In a move that has pleased many, Dunkin’ Donuts has agreed to source its palm oil from sustainable sources. The Group will be setting a target date in its next CSI report for sourcing 100% sustainable palm oil or purchasing offset certificates to cover its sourced palm oil.
Dunkin’ Donuts is yet another in a growing number of brands making a pledge to move to sustainable palm oil.
Positive shareholder pressure
For the Dunkin’ brand, this takes significant pressure, placed on them by major shareholder DiNapoli, off of them. DiNapoli is the trustee of New York’s pension fund and owns about $1,9m in Dunkin’ Brands stock. As a result, DiNapoli is withdrawing a shareholder resolution that asked the company to address social and environmental concerns associated with palm oil production.
What’s the big deal with palm oil?
Palm oil is a common cooking ingredient in the commercial food industry, and favoured for its lower price and high oxidative stability when used for frying.

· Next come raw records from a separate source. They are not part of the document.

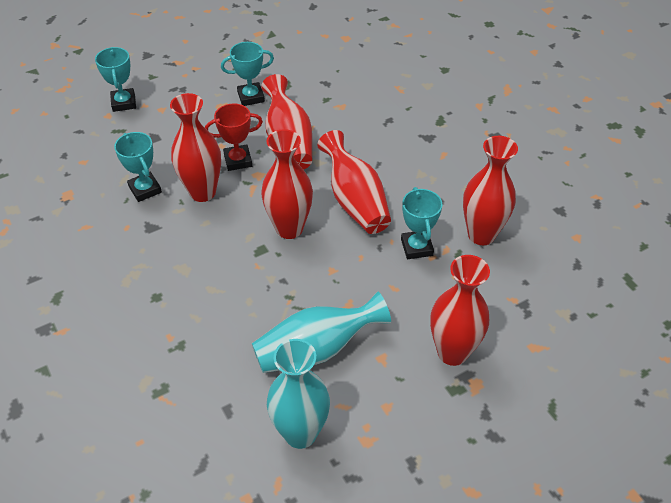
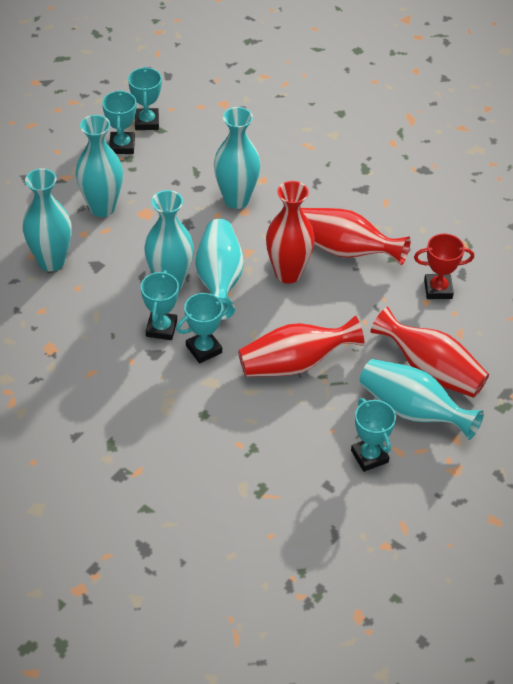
red vase: 6 -> 4
turquoise trophy: 4 -> 5
turquoise vase: 2 -> 6

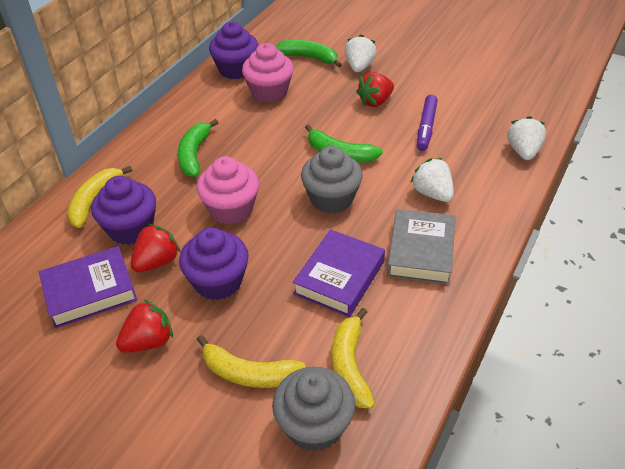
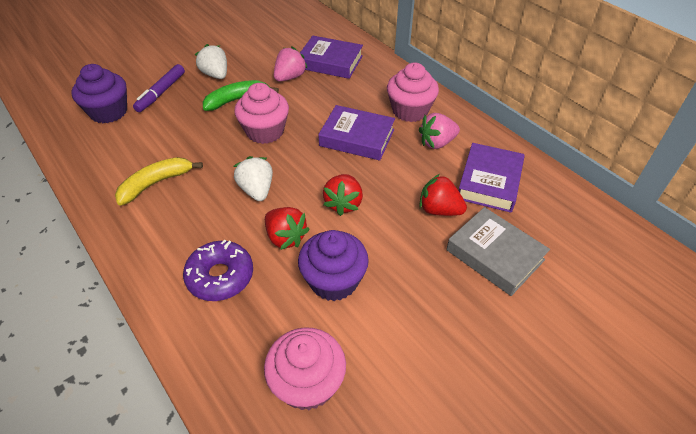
green banana: 3 -> 1
grey cupcake: 2 -> 0
pink cupcake: 2 -> 3
pink strawberry: 0 -> 2
purple book: 2 -> 3
purple cupcake: 3 -> 2
purple donut: 0 -> 1
white strawberry: 3 -> 2
yellow banana: 3 -> 1

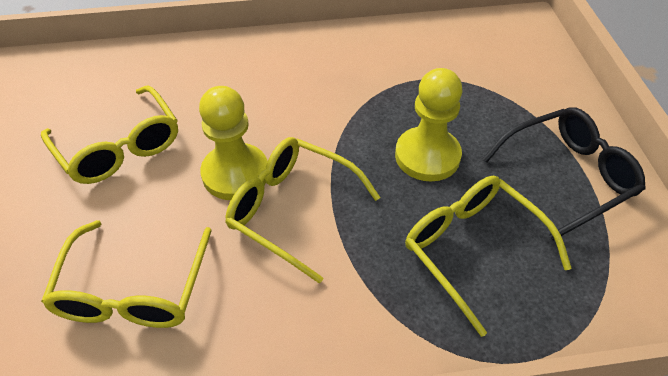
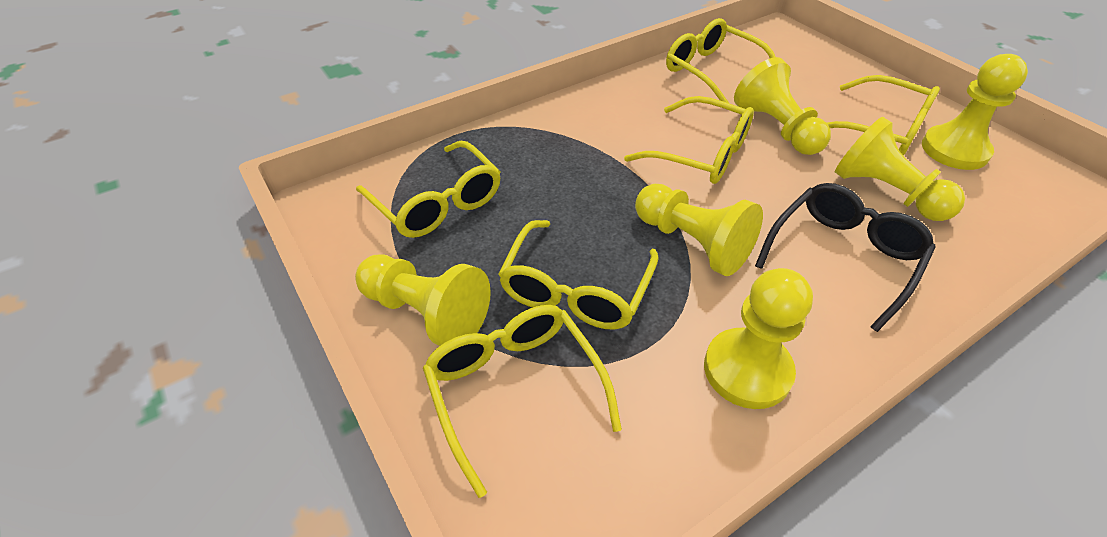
yellow glasses: 4 -> 6
yellow pawn: 2 -> 6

As of 2009, Indonesia was the largest producer of palm oil, and production increased 400% between 1994 and 2004. And as of 2012, the annual revenue received by Indonesia and Malaysia (the second largest producer) together, is $40 billion.

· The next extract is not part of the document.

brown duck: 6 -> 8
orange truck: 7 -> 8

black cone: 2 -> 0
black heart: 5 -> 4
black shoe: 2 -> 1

As a consequence of this massive increase, extensive deforestation has occurred further endangering rare wildlife like the threatened orangutan and Sumatran tiger, and greenhouse gas emissions have increased through the destruction of peat bogs for palm oil cultivation.

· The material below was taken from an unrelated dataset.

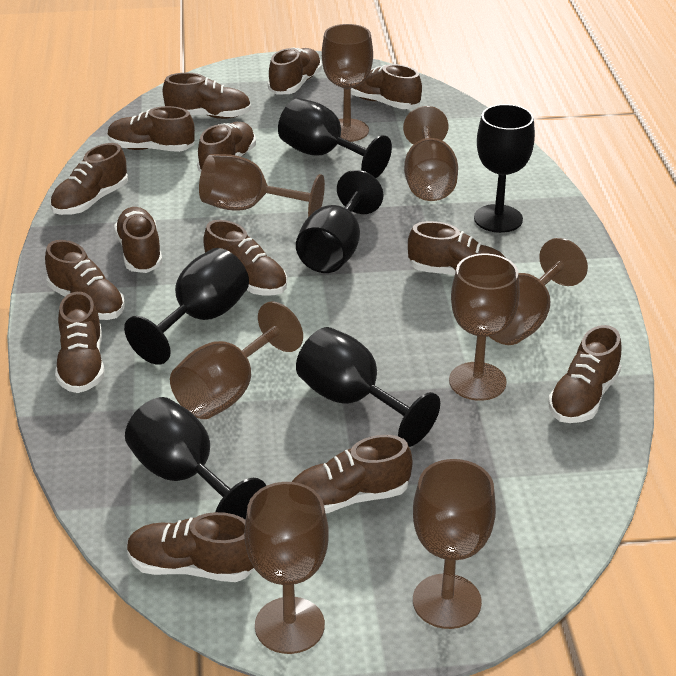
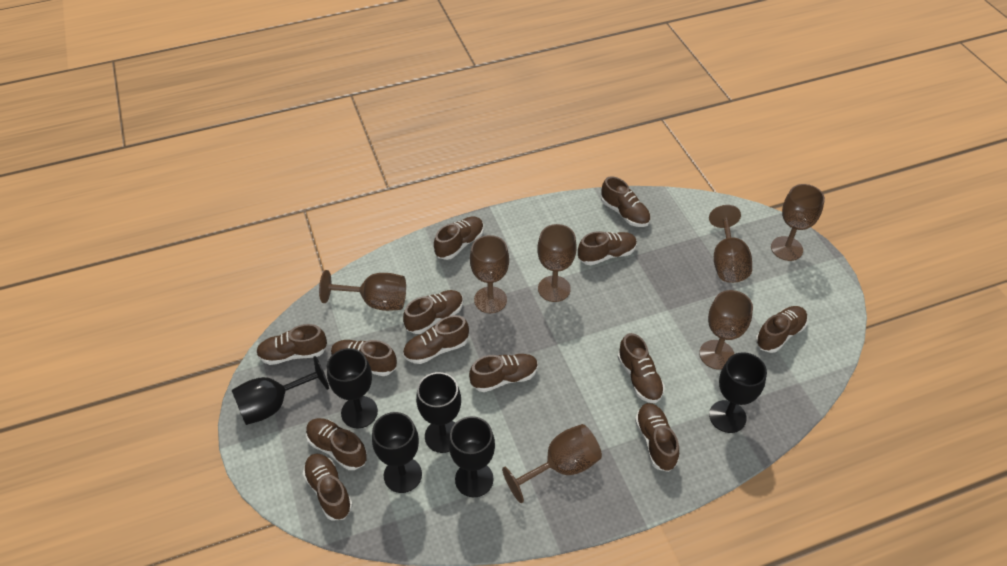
brown goblet: 8 -> 7
brown shoe: 14 -> 13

Violation of indigenous people’s rights has also been a source of conflict. While the industry provides employment opportunities, improves infrastructure, social services and reduces poverty for surrounding communities, some palm plantations have been established without consultation or compensation of the indigenous people occupying the land. The use of illegal immigrants to work the plantations has also raised concerns with human rights watchers.